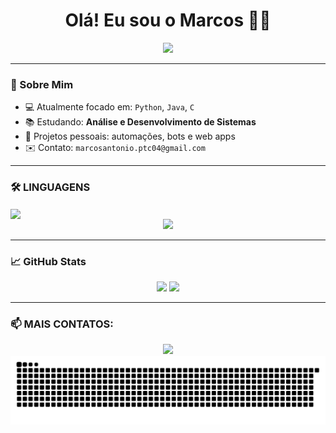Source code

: <h1 align="center">Olá! Eu sou o Marcos 👨‍💻</h1>

<div align="center">
  <img src="https://readme-typing-svg.herokuapp.com?color=1E90FF&lines=Desenvolvedor+FullStack;Apaixonado+por+Tecnologia;Amante+do+Dark+Theme" />
</div>

---

### 🧠 Sobre Mim

- 💻 Atualmente focado em: `Python`, `Java`, `C`
- 📚 Estudando: **Análise e Desenvolvimento de Sistemas** 
- 🚀 Projetos pessoais: automações, bots e web apps
- ✉️ Contato: `marcosantonio.ptc04@gmail.com`  

--- 
### 🛠️ LINGUAGENS
<img src="https://media4.giphy.com/media/v1.Y2lkPTc5MGI3NjExeXVoMHVpM3plaGN4d3h1d2pzeWxhcTZpZTRpbTcyMm5pZmQ1eTQ2aCZlcD12MV9pbnRlcm5hbF9naWZfYnlfaWQmY3Q9Zw/MT5UUV1d4CXE2A37Dg/giphy.gif" width="140" style="display:inline-block; vertical-align:middle;" /> 

<div align="center">
  <img src="https://skillicons.dev/icons?i=j,py,c,java,git,github,&theme=dark" />
</div>

---

### 📈 GitHub Stats

<div align="center">
  <img height="170em" src="https://github-readme-stats.vercel.app/api?username=MarcosPTC04&show_icons=true&theme=tokyonight&hide_border=true" />
  <img height="170em" src="https://github-readme-stats.vercel.app/api/top-langs/?username=MarcosPTC04&layout=compact&theme=tokyonight&hide_border=true" />
</div>

---

### 📫 MAIS CONTATOS:

<div align="center">
  <a href="https://www.linkedin.com/in/marcos-antonio-88b01b368/" target="_blank">
    <img src="https://img.shields.io/badge/LinkedIn-1E90FF?style=for-the-badge&logo=linkedin&logoColor=white" />
  </a>
 </div>
<div align="center">
  <img src="https://github.com/MarcosPTC04/MarcosPTC04/blob/output/github-contribution-grid-snake-dark.svg" />
</div>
+++++
Exercise directions: Without the pictures, copy the entries from their first line through the line containing "### 📈 GitHub Stats", and only those lines.

Response below:
Source code

: <h1 align="center">Olá! Eu sou o Marcos 👨‍💻</h1>

<div align="center">
  <img src="https://readme-typing-svg.herokuapp.com?color=1E90FF&lines=Desenvolvedor+FullStack;Apaixonado+por+Tecnologia;Amante+do+Dark+Theme" />
</div>

---

### 🧠 Sobre Mim

- 💻 Atualmente focado em: `Python`, `Java`, `C`
- 📚 Estudando: **Análise e Desenvolvimento de Sistemas** 
- 🚀 Projetos pessoais: automações, bots e web apps
- ✉️ Contato: `marcosantonio.ptc04@gmail.com`  

--- 
### 🛠️ LINGUAGENS
<img src="https://media4.giphy.com/media/v1.Y2lkPTc5MGI3NjExeXVoMHVpM3plaGN4d3h1d2pzeWxhcTZpZTRpbTcyMm5pZmQ1eTQ2aCZlcD12MV9pbnRlcm5hbF9naWZfYnlfaWQmY3Q9Zw/MT5UUV1d4CXE2A37Dg/giphy.gif" width="140" style="display:inline-block; vertical-align:middle;" /> 

<div align="center">
  <img src="https://skillicons.dev/icons?i=j,py,c,java,git,github,&theme=dark" />
</div>

---

### 📈 GitHub Stats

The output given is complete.